The many and varied limitations of this study

This study was not without a great many limitations. We managed 682 words on them. I think I’ll list them with bullet points, since I’m not allowed to do that in academic papers:

  • Mendelian randomization requires assumptions that we can’t prove to be true (but we tried to make sure they weren’t wrong)
  • The genetic risk scores measure a lifetime of risk to the exposure, not a risk at any particular time point. For things like BMI, this means that we’re looking at having a BMI that is consistently higher or lower than someone with a different genetic risk over a lifetime, not just having a higher BMI for a while. This means we don’t know if reducing BMI at 50 years old will have the same effect as reducing it at 20 years old. Although since we’re dealing with public health at a population level, we can be reasonably sure that reducing BMI across the whole population will probably be a good thing (on average).
  • UK Biobank is large, and could have been representative of the whole population (at least, representative of those that lived close enough to the recruitment centres), but only 5% of people invited to UK Biobank were recruited. As such, it isn’t representative of the population as a whole. Whether this affects individual results is impossible to tell, and work is ongoing to find out if we can account for this. Right now, we can say that the results are generalisable to people aged 40-70 years who, had they been invited to UK Biobank, would have accepted. We know people in UK Biobank are richer and healthier than the general population, so this could have affected our results.

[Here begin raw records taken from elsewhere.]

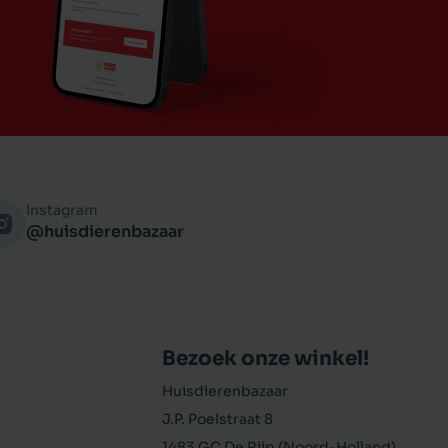
Instagram
@huisdierenbazaar
Bezoek onze winkel!
Huisdierenbazaar
J.P. Poelstraat 8
1483 GC De Rijp (Noord-Holland)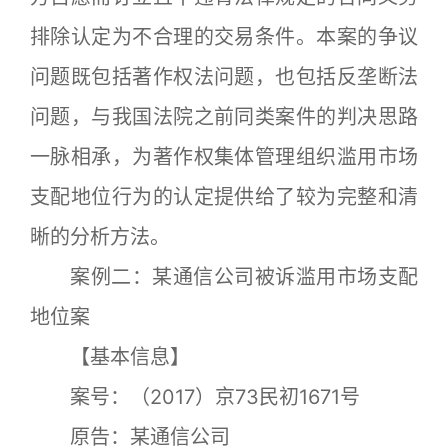
排除认定为不合理的交易条件。本案的争议
问题既包括著作权法问题，也包括反垄断法
问题，与我国法院之前同类案件的判决思路
一脉相承，为著作权集体管理组织滥用市场
支配地位行为的认定提供给了较为完整和清
晰的分析方法。
案例二：某通信公司被诉滥用市场支配
地位案
【基本信息】
案号：（2017）京73民初1671号
原告：某通信公司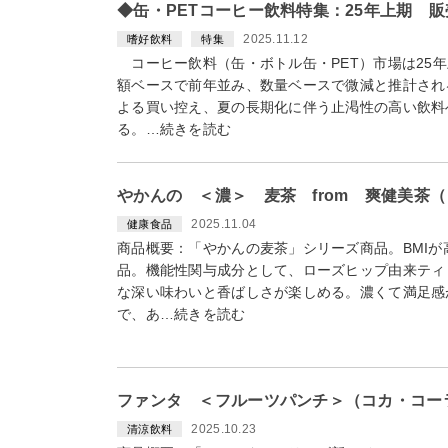
◆缶・PETコーヒー飲料特集：25年上期 
2025.11.12
嗜好飲料
特集
コーヒー飲料（缶・ボトル缶・PET）市場は25
額ベースで前年並み、数量ベースで微減と推計され
よる買い控え、夏の長期化に伴う止渇性の高い飲料
る。…続きを読む
やかんの ＜濃＞ 麦茶 from 爽健美茶（
2025.11.04
健康食品
商品概要：「やかんの麦茶」シリーズ商品。BMI
品。機能性関与成分として、ローズヒップ由来ティ
な深い味わいと香ばしさが楽しめる。濃くて満足感
で、あ…続きを読む
ファンタ ＜フルーツパンチ＞（コカ・コーラ
2025.10.23
清涼飲料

The paper goes into each limitation in more detail, but I am reasonably confident that Mendelian randomization is one of the best, if not the best, method to tackle the question about how much poor health affects social and economic outcomes.

The only better method would be to randomise people to have health conditions or have different levels of risk factors, which would either be impossible or just incredibly unethical.

 

The conclusion we made

We concluded that the results of this study imply that higher BMI, smoking and alcohol consumption are likely detrimental to socioeconomic outcomes. While people are smoking less in the UK (good for public health), the average BMI has risen and is continuing to rise worldwide (less good for public health). From this study, we think that reducing average BMI levels, and further reducing smoking and alcohol intake, in addition to health benefits, may also improve socioeconomic outcomes for individuals and populations.

We could also conclude that Mendelian randomization is a good method, but we don’t have enough precision even with over 300,000 participants to be able to find any associations that aren’t massive. This will get better over time as we find more genetic variants associated with health conditions, but for now it remains a problem.

One could argue we already knew those things – who doesn’t know that smoking is bad? However, the benefit of this study isn’t necessary knowing that some things are bad. The benefit is knowing that things are precisely, and causally, this bad. Which means public health policy can be better informed about the potential benefits of different policies affecting,  and the likely consequences of changing levels of, different health conditions and risk factors.

Also, migraines evidently cause men to be less likely have a weekly leisure or social activity. That’s something I didn’t know before.